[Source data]
--- START ---

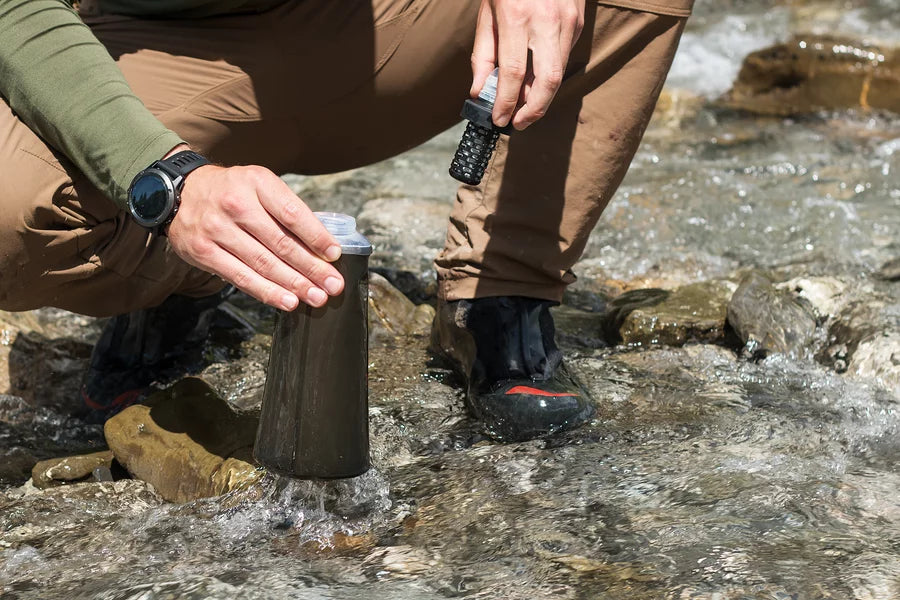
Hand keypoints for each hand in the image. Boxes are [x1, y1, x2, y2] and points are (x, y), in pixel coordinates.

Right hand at [167, 160, 343, 311]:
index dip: (316, 236)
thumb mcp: (259, 185)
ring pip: (263, 264)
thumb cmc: (233, 191)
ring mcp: (217, 229)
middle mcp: (236, 204)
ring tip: (316, 297)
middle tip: (333, 285)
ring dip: (294, 284)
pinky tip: (288, 301)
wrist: (180, 192)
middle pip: (281, 243)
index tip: (335, 254)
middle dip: (312, 268)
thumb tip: (322, 246)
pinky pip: (241, 277)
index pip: (292, 213)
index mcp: (257, 182)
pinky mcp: (204, 252)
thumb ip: (286, 210)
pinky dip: (268, 292)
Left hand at [470, 0, 583, 129]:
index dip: (507, 103)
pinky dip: (548, 75)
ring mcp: (568, 22)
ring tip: (523, 106)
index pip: (514, 73)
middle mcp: (547, 21)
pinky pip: (562, 58)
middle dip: (534, 111)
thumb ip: (484, 55)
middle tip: (518, 123)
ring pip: (559, 74)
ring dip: (541, 97)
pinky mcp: (578, 23)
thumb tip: (480, 92)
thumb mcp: (487, 13)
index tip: (499, 120)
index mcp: (517, 18)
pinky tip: (535, 79)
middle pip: (548, 82)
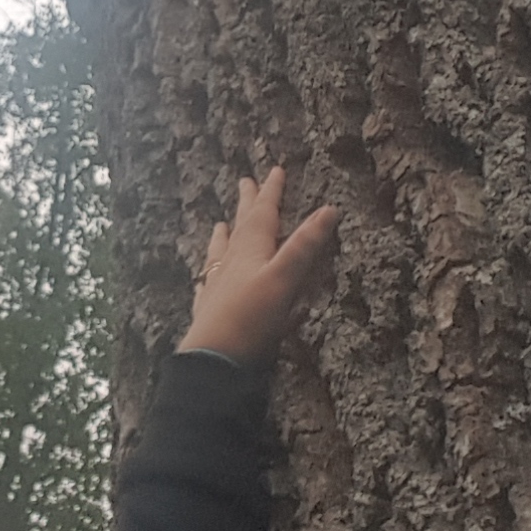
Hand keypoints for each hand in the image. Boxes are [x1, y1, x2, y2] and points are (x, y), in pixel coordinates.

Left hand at [178, 166, 338, 366]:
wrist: (213, 359)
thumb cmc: (251, 318)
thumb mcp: (284, 279)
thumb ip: (304, 246)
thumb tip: (329, 209)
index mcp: (250, 252)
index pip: (262, 215)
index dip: (271, 193)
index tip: (275, 171)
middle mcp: (230, 264)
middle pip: (240, 227)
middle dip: (246, 205)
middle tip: (245, 182)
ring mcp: (216, 287)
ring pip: (220, 254)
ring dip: (223, 237)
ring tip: (220, 225)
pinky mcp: (209, 312)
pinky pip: (208, 286)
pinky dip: (208, 277)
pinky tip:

--- END ---

Given the data above, transcribe exactly the lines from the one containing "index pip: (292, 213)" down to the one containing "thumb ip: (484, 55)", and no others.

== OUTPUT ==
index pip: (292, 213)
index mcp: (257, 182)
pinky mcp: (204, 252)
thumb ip: (286, 210)
pinky dip: (268, 292)
Left hand at [470, 0, 583, 129]:
index dip: (507, 103)
pinky dip: (548, 75)
ring mcp: (568, 22)
ring tip: (523, 106)
index pip: (514, 73)
middle mcp: (547, 21)
pinky pip: (562, 58)
middle dip: (534, 111)
thumb ip: (484, 55)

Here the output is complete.